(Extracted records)

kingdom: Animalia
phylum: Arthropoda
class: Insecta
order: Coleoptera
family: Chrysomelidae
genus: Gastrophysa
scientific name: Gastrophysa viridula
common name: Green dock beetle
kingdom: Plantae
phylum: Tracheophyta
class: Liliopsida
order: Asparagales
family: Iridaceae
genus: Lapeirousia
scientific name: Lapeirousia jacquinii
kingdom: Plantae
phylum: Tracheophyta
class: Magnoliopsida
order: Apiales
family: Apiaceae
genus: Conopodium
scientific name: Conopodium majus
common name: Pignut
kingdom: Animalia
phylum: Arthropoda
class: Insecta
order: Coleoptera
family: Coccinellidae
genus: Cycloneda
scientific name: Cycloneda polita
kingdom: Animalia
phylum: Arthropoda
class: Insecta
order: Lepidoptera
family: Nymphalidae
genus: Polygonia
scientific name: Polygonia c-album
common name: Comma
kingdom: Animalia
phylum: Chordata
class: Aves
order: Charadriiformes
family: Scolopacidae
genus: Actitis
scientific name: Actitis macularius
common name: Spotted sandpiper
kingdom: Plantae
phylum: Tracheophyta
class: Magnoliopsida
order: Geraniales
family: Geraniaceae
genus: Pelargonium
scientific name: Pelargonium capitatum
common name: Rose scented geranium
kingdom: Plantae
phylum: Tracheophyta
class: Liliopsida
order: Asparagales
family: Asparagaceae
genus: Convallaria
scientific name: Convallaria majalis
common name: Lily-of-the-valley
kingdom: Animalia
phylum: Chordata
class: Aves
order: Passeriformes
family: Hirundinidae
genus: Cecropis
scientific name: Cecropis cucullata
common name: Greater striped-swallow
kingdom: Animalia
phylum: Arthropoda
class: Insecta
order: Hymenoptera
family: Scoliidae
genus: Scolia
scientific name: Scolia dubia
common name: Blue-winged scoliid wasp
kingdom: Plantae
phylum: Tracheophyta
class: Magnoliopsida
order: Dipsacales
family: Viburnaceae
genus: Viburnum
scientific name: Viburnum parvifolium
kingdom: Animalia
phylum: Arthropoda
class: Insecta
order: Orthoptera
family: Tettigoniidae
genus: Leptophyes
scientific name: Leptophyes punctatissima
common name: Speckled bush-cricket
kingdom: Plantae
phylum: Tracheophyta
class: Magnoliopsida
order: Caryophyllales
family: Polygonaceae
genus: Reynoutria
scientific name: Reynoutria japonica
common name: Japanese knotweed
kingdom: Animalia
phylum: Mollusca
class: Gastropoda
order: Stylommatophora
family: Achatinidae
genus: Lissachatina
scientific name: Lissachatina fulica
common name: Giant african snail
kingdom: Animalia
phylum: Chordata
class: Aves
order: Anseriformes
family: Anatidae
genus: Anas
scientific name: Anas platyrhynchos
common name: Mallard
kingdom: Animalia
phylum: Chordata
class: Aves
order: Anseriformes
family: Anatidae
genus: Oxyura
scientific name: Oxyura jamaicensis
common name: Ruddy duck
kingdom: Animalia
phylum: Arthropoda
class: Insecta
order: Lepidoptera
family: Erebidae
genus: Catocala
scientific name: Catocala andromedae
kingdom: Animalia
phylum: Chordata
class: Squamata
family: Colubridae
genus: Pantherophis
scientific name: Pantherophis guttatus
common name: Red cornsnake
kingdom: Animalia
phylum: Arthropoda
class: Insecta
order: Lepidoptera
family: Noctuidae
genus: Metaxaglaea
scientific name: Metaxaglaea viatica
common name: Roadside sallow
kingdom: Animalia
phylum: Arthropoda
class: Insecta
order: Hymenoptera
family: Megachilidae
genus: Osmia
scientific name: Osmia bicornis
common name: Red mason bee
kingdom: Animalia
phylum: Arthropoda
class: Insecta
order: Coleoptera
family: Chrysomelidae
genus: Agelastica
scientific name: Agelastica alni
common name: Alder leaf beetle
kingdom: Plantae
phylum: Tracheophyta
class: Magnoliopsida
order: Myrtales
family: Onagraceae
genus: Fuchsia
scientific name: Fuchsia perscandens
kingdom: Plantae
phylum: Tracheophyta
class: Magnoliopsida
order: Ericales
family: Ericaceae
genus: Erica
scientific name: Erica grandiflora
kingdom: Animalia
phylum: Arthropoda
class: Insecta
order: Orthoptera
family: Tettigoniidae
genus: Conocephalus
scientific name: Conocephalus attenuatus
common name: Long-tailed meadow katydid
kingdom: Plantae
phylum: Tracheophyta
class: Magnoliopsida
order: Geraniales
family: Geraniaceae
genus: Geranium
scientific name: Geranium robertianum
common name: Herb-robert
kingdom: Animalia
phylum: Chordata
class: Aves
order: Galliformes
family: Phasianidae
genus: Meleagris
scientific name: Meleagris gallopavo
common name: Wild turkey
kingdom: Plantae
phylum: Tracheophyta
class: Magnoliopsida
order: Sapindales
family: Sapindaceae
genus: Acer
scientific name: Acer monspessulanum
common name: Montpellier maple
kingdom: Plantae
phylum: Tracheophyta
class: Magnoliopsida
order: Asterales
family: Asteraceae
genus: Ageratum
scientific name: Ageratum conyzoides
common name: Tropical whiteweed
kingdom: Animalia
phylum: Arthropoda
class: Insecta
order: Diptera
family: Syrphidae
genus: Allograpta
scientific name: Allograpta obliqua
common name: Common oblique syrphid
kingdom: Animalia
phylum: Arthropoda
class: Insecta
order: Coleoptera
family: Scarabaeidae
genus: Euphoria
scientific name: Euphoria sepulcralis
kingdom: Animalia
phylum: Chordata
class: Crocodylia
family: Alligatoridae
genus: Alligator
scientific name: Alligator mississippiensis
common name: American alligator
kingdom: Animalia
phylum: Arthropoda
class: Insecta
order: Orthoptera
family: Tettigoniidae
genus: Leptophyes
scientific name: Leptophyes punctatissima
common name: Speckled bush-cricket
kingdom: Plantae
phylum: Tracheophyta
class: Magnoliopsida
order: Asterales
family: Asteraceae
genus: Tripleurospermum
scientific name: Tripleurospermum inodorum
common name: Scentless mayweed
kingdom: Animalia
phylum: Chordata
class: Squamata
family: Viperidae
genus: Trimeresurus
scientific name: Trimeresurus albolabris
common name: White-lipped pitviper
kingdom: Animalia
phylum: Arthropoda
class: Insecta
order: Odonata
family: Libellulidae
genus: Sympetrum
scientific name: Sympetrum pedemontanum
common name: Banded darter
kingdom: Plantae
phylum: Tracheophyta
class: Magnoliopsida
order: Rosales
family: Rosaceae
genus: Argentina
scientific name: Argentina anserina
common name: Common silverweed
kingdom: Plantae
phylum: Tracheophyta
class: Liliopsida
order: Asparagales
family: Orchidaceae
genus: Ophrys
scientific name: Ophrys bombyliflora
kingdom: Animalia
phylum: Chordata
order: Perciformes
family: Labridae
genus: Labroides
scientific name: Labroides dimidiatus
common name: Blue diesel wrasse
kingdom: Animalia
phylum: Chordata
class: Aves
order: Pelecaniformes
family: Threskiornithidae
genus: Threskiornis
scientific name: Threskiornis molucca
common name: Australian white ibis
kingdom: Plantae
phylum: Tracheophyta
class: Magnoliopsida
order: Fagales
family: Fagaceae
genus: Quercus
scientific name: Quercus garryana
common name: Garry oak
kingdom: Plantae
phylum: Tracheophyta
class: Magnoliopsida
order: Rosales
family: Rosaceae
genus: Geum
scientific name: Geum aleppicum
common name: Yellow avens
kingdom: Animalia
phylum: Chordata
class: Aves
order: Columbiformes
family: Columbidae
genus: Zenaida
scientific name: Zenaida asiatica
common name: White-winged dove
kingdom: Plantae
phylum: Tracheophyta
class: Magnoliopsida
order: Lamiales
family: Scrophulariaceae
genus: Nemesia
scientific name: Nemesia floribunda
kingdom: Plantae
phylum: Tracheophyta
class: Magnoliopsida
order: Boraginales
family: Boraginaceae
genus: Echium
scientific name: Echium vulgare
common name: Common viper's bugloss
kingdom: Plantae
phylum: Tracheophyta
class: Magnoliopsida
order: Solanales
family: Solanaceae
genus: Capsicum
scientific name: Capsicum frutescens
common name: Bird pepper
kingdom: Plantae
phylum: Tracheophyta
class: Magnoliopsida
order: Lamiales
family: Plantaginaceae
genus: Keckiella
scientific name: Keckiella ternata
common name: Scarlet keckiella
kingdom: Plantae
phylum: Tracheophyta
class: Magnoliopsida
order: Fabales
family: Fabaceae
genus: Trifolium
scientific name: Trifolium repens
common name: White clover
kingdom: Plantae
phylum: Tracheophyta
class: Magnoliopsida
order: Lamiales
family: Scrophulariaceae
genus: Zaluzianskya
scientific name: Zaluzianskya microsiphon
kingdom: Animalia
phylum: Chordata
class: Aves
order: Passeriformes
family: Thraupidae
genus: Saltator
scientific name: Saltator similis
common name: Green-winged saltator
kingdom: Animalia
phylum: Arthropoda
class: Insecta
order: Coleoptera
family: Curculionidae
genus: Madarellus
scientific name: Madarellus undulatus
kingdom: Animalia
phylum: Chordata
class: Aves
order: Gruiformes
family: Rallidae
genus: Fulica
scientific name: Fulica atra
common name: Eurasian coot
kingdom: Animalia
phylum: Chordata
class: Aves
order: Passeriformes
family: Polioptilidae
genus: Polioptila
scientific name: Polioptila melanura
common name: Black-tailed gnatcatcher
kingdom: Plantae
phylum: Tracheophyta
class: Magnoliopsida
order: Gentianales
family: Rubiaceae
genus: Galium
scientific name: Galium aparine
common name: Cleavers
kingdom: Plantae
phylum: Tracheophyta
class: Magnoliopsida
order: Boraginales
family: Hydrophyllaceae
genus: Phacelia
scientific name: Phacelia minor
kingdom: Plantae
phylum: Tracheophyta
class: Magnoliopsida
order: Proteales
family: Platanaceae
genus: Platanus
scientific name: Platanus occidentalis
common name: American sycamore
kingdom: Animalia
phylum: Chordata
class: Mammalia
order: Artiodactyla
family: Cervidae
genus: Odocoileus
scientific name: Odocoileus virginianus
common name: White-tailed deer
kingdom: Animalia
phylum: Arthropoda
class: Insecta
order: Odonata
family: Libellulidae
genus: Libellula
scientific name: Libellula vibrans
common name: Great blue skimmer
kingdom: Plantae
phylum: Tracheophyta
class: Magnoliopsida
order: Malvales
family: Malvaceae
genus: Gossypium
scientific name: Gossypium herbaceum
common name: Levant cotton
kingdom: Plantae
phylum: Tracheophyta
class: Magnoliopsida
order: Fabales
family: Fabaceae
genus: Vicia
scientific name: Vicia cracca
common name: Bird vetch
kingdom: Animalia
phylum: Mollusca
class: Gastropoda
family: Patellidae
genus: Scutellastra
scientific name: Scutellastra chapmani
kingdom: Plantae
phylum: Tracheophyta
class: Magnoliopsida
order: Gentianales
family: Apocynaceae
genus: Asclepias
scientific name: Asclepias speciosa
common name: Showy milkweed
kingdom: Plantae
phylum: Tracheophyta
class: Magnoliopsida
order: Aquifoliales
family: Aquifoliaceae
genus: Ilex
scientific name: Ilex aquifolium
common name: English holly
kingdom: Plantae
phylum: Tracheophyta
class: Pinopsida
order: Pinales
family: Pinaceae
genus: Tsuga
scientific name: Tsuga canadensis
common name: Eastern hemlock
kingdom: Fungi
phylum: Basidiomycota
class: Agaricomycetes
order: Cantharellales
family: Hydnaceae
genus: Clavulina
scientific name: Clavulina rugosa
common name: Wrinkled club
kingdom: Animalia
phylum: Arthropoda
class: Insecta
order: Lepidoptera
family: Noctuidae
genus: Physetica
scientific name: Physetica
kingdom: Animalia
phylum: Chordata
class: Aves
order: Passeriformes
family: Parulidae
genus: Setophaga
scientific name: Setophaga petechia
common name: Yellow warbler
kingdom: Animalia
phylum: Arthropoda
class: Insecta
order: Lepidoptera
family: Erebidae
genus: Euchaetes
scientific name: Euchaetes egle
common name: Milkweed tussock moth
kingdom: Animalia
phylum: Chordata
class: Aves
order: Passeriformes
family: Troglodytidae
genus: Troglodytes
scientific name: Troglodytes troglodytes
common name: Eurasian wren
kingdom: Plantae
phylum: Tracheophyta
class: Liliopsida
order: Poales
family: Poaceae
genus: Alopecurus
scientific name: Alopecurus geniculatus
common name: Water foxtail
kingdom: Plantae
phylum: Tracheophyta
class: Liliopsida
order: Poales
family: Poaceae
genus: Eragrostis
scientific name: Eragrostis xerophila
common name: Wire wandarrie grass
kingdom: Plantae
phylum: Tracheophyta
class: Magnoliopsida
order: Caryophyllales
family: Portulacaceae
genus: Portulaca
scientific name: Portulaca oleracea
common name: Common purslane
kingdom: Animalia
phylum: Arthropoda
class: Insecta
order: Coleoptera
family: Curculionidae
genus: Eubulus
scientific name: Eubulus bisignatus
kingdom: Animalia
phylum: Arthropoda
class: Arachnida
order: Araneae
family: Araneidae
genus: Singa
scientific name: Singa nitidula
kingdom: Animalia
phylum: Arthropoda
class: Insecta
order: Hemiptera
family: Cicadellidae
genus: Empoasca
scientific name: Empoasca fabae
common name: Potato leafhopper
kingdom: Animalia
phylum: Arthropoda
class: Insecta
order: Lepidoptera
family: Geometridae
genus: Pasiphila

* [Job] Please update the rows above, from the first line through the line with "order: Charadriiformes", replacing "common name" with "vernacular name" and leaving everything else unchanged.

* [Exercise response]
kingdom: Animalia
phylum: Arthropoda
class: Insecta
order: Coleoptera
family: Chrysomelidae
genus: Gastrophysa
scientific name: Gastrophysa viridula
vernacular name: Green dock beetle
kingdom: Plantae
phylum: Tracheophyta
class: Liliopsida
order: Asparagales
family: Iridaceae
genus: Lapeirousia
scientific name: Lapeirousia jacquinii
kingdom: Plantae
phylum: Tracheophyta
class: Magnoliopsida
order: Apiales
family: Apiaceae
genus: Conopodium
scientific name: Conopodium majus
vernacular name: Pignut
kingdom: Animalia
phylum: Arthropoda
class: Insecta
order: Coleoptera
family: Coccinellidae
genus: Cycloneda
scientific name: Cycloneda polita
kingdom: Animalia
phylum: Arthropoda
class: Insecta
order: Lepidoptera
family: Nymphalidae
genus: Polygonia
scientific name: Polygonia c-album
vernacular name: Comma
kingdom: Animalia
phylum: Chordata
class: Aves
order: Charadriiformes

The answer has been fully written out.